3. **METEOR** (Metric for Evaluation of Translation with Explicit ORdering) – another metric for translations.

### Seq2tree, Tree2tree

[Yin and Neubig 2017](https://arxiv.org/abs/1704.01696) addressed Seq2tree architecture in a task of natural language translation to code. Syntactically correct programming code can be represented as **abstract syntax tree**, therefore to generate correct program neural network can infer tree structures instead of sequences. To do this, tree generation is decomposed to sequence of tree-growing and terminal commands. Additionaly, recurrent network used as input concatenation of previous hidden state with a hidden state for root node.
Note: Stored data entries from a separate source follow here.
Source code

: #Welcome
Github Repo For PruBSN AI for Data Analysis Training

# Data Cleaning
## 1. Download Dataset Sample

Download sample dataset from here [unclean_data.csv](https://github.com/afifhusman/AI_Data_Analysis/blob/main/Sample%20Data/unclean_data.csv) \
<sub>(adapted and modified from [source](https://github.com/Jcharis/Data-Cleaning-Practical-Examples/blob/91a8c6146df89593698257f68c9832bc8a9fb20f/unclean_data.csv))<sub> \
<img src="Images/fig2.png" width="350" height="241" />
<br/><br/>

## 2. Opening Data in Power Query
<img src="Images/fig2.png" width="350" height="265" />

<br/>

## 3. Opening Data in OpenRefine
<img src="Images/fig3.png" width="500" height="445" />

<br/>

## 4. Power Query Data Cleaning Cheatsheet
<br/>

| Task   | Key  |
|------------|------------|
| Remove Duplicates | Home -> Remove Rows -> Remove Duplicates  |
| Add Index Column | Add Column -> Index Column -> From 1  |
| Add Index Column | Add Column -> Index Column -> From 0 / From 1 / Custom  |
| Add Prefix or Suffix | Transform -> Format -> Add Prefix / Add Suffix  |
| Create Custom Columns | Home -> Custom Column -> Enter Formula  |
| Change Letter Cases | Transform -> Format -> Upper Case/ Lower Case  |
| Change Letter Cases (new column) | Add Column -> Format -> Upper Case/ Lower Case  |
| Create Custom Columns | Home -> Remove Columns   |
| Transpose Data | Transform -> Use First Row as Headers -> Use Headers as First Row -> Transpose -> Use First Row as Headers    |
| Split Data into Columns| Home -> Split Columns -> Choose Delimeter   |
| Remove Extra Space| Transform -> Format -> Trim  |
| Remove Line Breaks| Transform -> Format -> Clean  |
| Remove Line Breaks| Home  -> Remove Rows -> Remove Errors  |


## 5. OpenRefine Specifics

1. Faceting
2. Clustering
[Stehnii 2017](http://er.ucu.edu.ua/handle/1/1191?locale-attribute=en) complemented this architecture with recursive encoder, which used as input natural description, parsed to dependency trees and semantic trees. Resulting Tree2tree network has not improved performance, but improved author self-estimate, at least.
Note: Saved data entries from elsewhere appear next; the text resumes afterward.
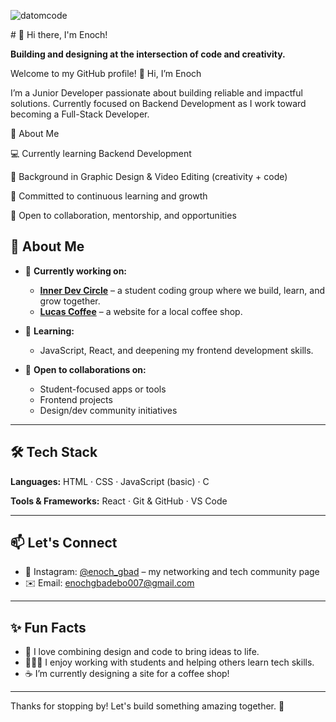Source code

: <p align="left"> <img src="https://komarev.com/ghpvc/?username=datomcode&label=Profile%20views&color=0e75b6&style=flat" alt="datomcode" /> </p>
 # 👋 Hi there, I'm Enoch!

**Building and designing at the intersection of code and creativity.**

Welcome to my GitHub profile! 
👋 Hi, I’m Enoch

I’m a Junior Developer passionate about building reliable and impactful solutions. Currently focused on Backend Development as I work toward becoming a Full-Stack Developer.

🌱 About Me

💻 Currently learning Backend Development

🎨 Background in Graphic Design & Video Editing (creativity + code)

🚀 Committed to continuous learning and growth

🤝 Open to collaboration, mentorship, and opportunities

## 🚀 About Me

* 🔭 **Currently working on:**

  * [**Inner Dev Circle**](#) – a student coding group where we build, learn, and grow together.
  * [**Lucas Coffee**](#) – a website for a local coffee shop.

* 🌱 **Learning:**

  * JavaScript, React, and deepening my frontend development skills.

* 🤝 **Open to collaborations on:**

  * Student-focused apps or tools
  * Frontend projects
  * Design/dev community initiatives

---

## 🛠️ Tech Stack

**Languages:**
HTML · CSS · JavaScript (basic) · C

**Tools & Frameworks:**
React · Git & GitHub · VS Code

---

## 📫 Let's Connect

* 💬 Instagram: [@enoch\_gbad](https://instagram.com/enoch_gbad) – my networking and tech community page
* ✉️ Email: [enochgbadebo007@gmail.com](mailto:enochgbadebo007@gmail.com)

---

## ✨ Fun Facts

* 🧠 I love combining design and code to bring ideas to life.
* 👨🏾‍💻 I enjoy working with students and helping others learn tech skills.
* ☕ I’m currently designing a site for a coffee shop!

---

Thanks for stopping by! Let's build something amazing together. 🌟
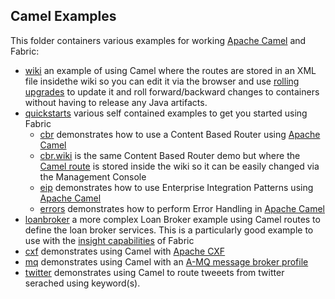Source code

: ## Camel Examples

This folder containers various examples for working [Apache Camel](http://camel.apache.org/) and Fabric:

* [wiki](/fabric/profiles/example/camel/wiki.profile) an example of using Camel where the routes are stored in an <a fabric-version-link="/camel/canvas/fabric/profiles/example/camel/wiki.profile/camel.xml">XML file insidethe  wiki</a> so you can edit it via the browser and use <a href="/fabric/profiles/docs/fabric/rollingUpgrade.md">rolling upgrades</a> to update it and roll forward/backward changes to containers without having to release any Java artifacts.
* [quickstarts](/fabric/profiles/example/quickstarts) various self contained examples to get you started using Fabric
  * [cbr](/fabric/profiles/example/quickstarts/cbr.profile) demonstrates how to use a Content Based Router using [Apache Camel](http://camel.apache.org/)
  * [cbr.wiki](/fabric/profiles/example/quickstarts/cbr.wiki.profile) is the same Content Based Router demo but where the [Camel route](http://camel.apache.org/) is stored inside the wiki so it can be easily changed via the Management Console
  * [eip](/fabric/profiles/example/quickstarts/eip.profile) demonstrates how to use Enterprise Integration Patterns using [Apache Camel](http://camel.apache.org/)
  * [errors](/fabric/profiles/example/quickstarts/errors.profile) demonstrates how to perform Error Handling in [Apache Camel](http://camel.apache.org/)
* [loanbroker](/fabric/profiles/example/camel/loanbroker) a more complex Loan Broker example using Camel routes to define the loan broker services. This is a particularly good example to use with the [insight capabilities](/fabric/profiles/insight) of Fabric
* [cxf](/fabric/profiles/example/camel/cxf.profile) demonstrates using Camel with [Apache CXF](http://cxf.apache.org/)
* [mq](/fabric/profiles/example/camel/mq.profile) demonstrates using Camel with an [A-MQ message broker profile](/fabric/profiles/mq)
* [twitter](/fabric/profiles/example/camel/twitter.profile) demonstrates using Camel to route tweeets from twitter serached using keyword(s).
[Chen et al 2017](https://arxiv.org/abs/1707.05436) also incorporated syntactic structures for machine translation with syntactic attention and bi-directional syntactic encoder. Their network outperformed current state-of-the art for Chinese-English translation.

### Knowledge transfer

#### Google multylanguage translation

![Google translation](google-multy.gif)
*Via [Google AI Blog](https://ai.googleblog.com/2016/11/zero-shot-translation-with-googles.html)*

#### Multitask Question Answering Network - MQAN

One network to ~~rule them all~~ [solve 10 tasks](https://einstein.ai/research/the-natural-language-decathlon):

![MQAN](MQAN.gif)

1. **Question Answering**

2. **Machine Translation**

3. **Text Summarization**

4. **Natural Language Inference**: models receive two input sentences: a premise and a hypothesis. Models must then classify the inference relationship between the premise and hypothesis as one of entailment, neutrality, or contradiction.

5. **Sentiment Analysis**

6. **Relation Extraction**

7. **Goal-Oriented Dialogue**: based on user utterances and system actions, dialogue state trackers keep track of which predefined goals the user has for the dialogue system and which kinds of requests the user makes as the system and user interact turn-by-turn.

8. **Semantic Parsing (SQL query generation)**

9. **Pronoun Resolution**: "Joan made sure to thank Susan for the help she had [given/received]. Who had [given/received] help? Susan or Joan?"